Much of theology excoriates these first humans. They are representative of all human failure and disobedience. Such a perspective comes from a narrow reading of a life and is usually self-serving. Ironically, those intent on reading the narrative as a literal rendering of first things do not consider the man and women to be real people. They are turned into caricatures, cardboard figures we hardly recognize as genuine. We must breathe into their forms the breath of life.
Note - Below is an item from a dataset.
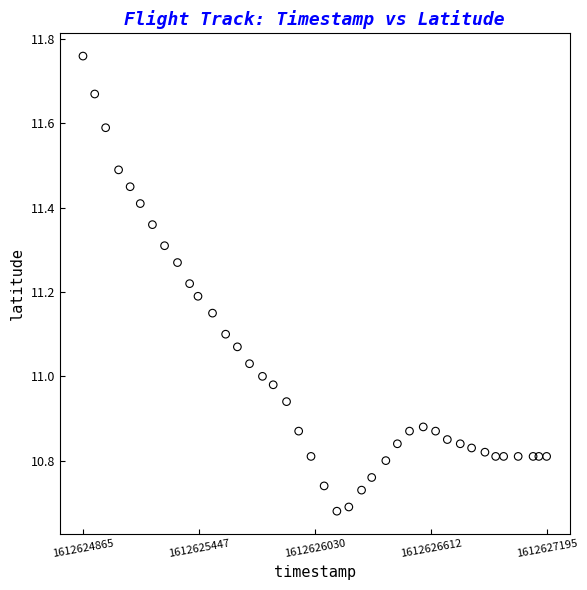

What is the range of Y values (max minus min)?

1.1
Perhaps it takes a cynic with a warm heart to notice what is really happening between the lines in that single phrase. Mark Twain imagines the old man, Adam, standing over the grave site of Eve. He says: “Wheresoever she was, there was Eden.” I wonder if God could have imagined such a declaration. Either way, he must have been seized by wonder as he gazed upon the work of his own hands.

The grandeur of human relation is how tenacious it is. As pastoral counselor, I learned this first hand and I also learned that this tenacity was the most important force to align with whenever a couple came to marriage therapy. I began the therapeutic process by listening to the complaints: to the hurt, the frustration, the loneliness, narratives of betrayal, the deceptions and the grief. However, early in the sessions, I also asked them to tell stories about their meetings, the courtship, the bonding that developed between them in their original moments. My intent was not to ignore their pain by changing subjects, or address the negative by looking at a more positive time in their relation. One theory of conjoint therapy suggests that the strength of the original bond helps determine if the couple can struggle through the pain of betrayal and deception, in order to rediscover each other and rebuild the relationship. This is what I was searching for—that memory that might hold them together, now that their eyes were open to each other as they really were—naked, crafty and afraid. I watched carefully the way they told these stories. It could be never be the same as it was before. No relation can remain in the garden or return after the expulsion. Perhaps, however, the journey ahead begins by invoking the same original memory:

To have been happy, to have touched upon
The living Garden, even for one day.